Screenshot and code edit data
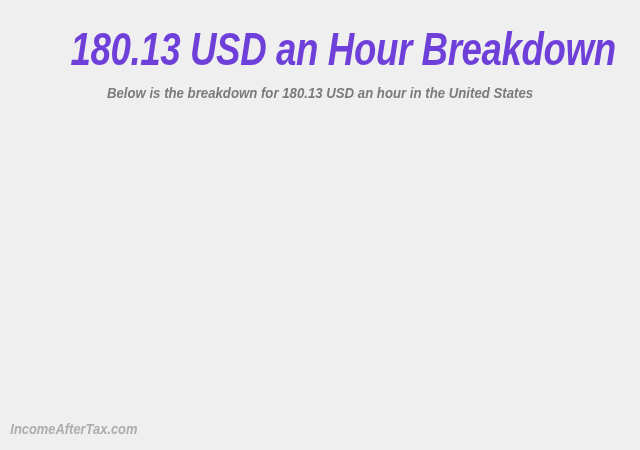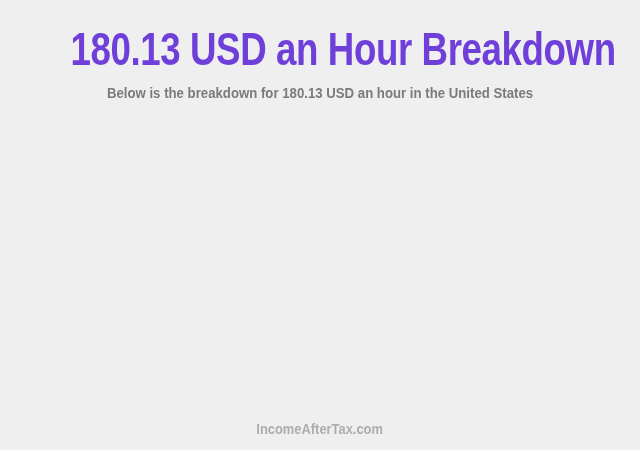"180.13 USD an Hour Breakdown" .page { font-style: none -> italic }
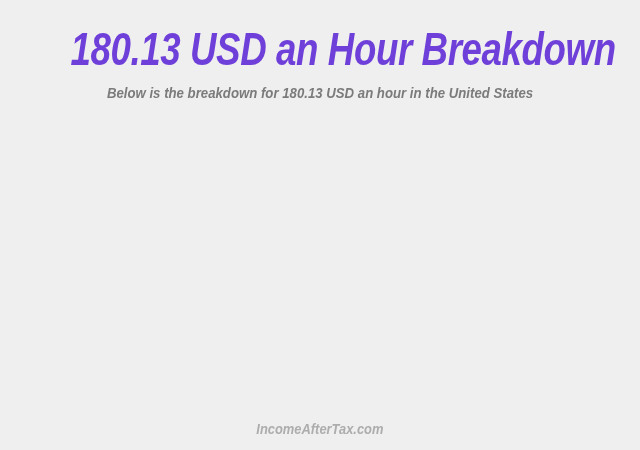"IncomeAfterTax.com" .footer { text-align: center -> left }
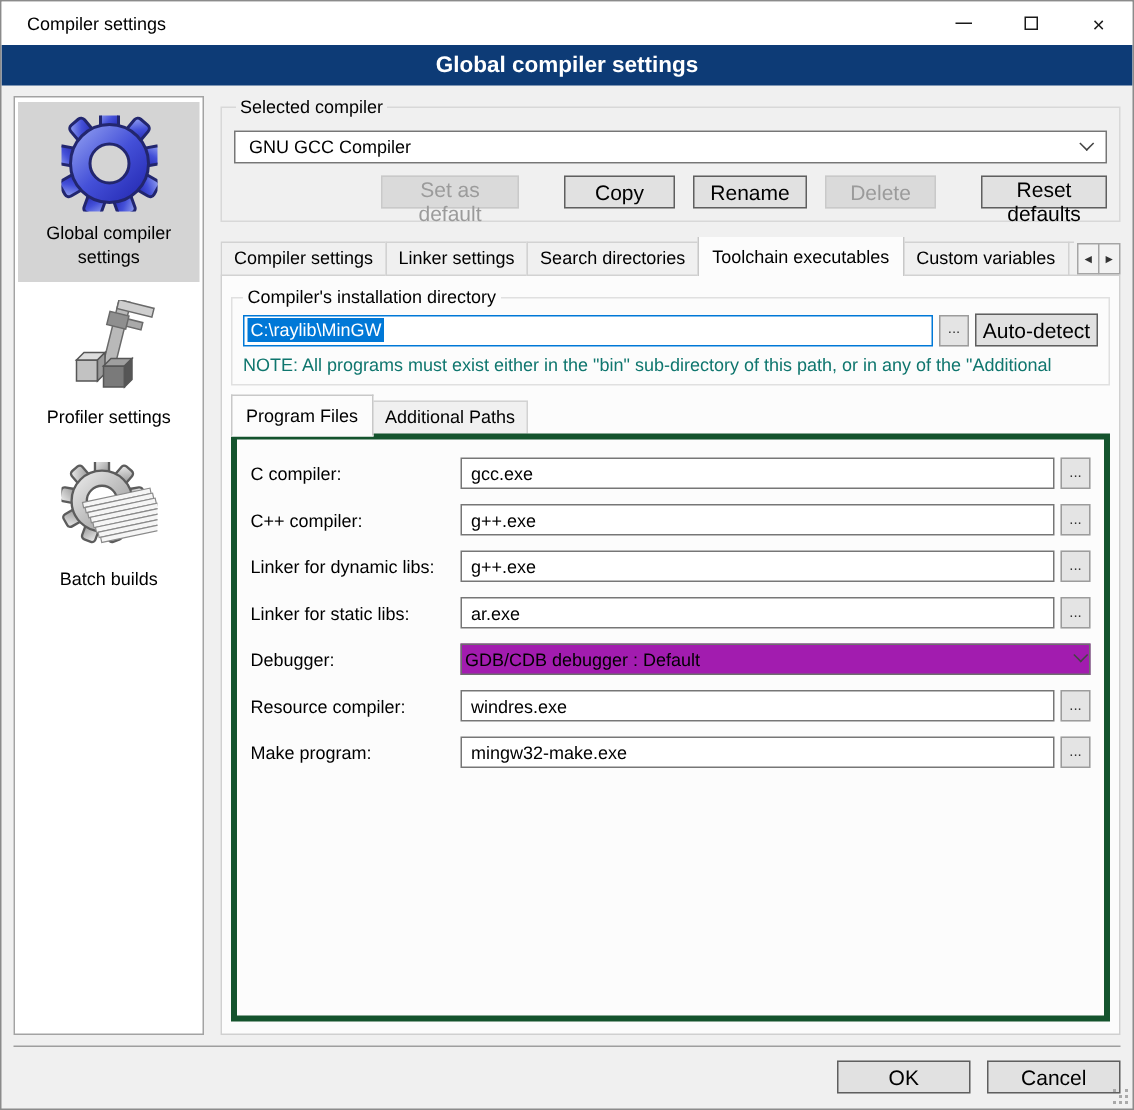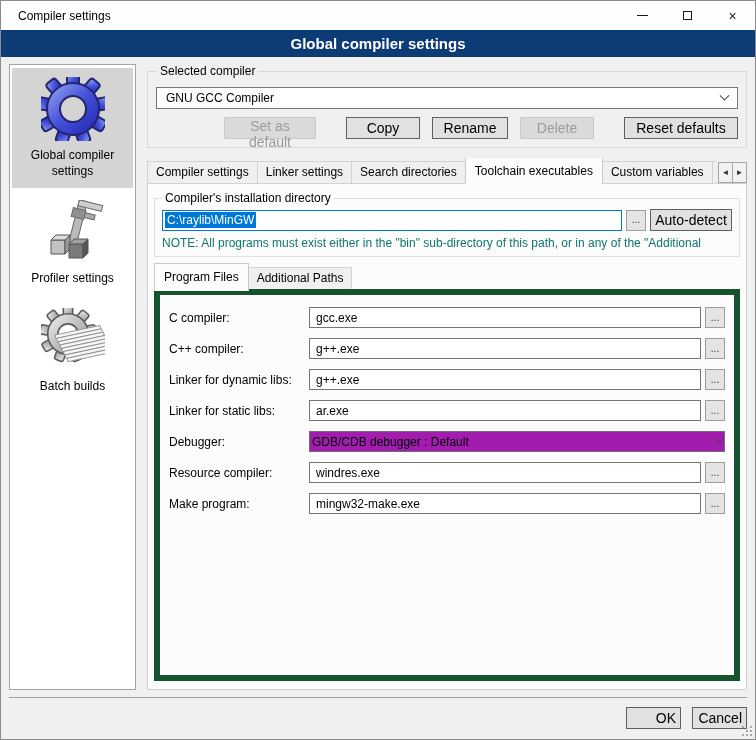"Reset defaults" .b-reset { width: 114px -> 84px }
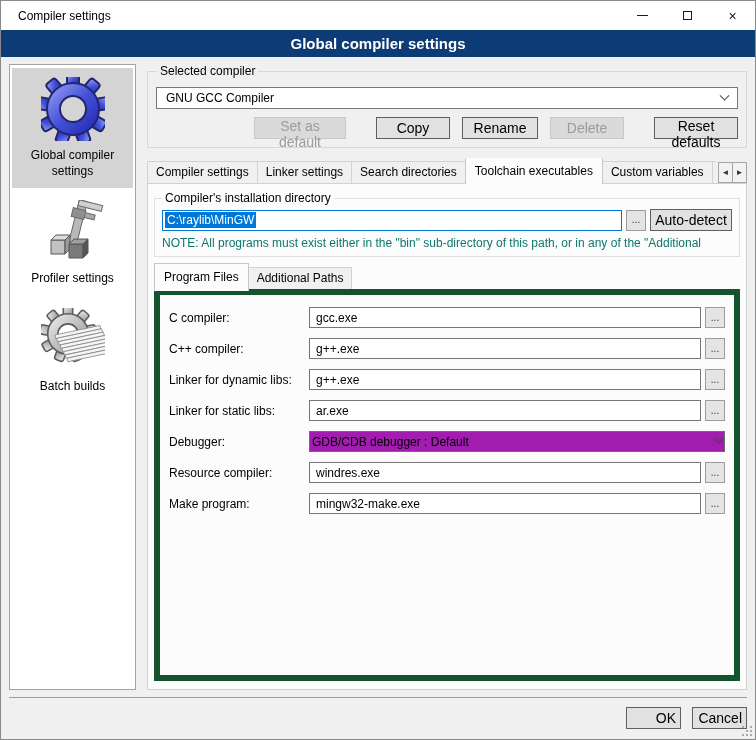"C compiler:" .ipanel { border: 6px solid #14532d -> 4px solid #14532d }
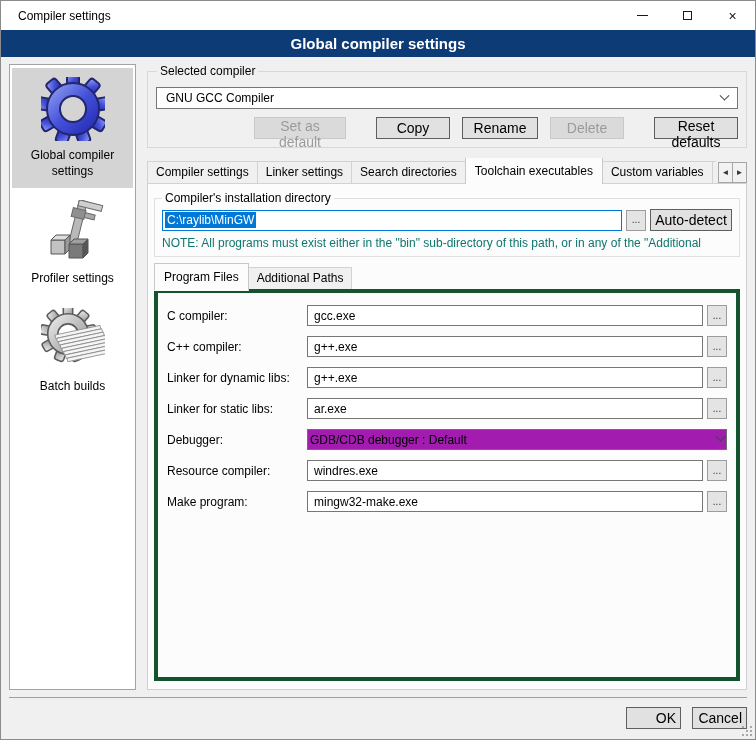"OK" .fbtn { text-align: right -> none; width: 55px -> 89px }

Written task —
The copy must start at the line containing "text-align: center ->" and end at the last line of the records, matching each line exactly and holding no pictures.

Expected answer —
"IncomeAfterTax.com" .footer { text-align: center -> left }
"Reset defaults" .b-reset { width: 114px -> 84px }
"C compiler:" .ipanel { border: 6px solid #14532d -> 4px solid #14532d }
"OK" .fbtn { text-align: right -> none; width: 55px -> 89px }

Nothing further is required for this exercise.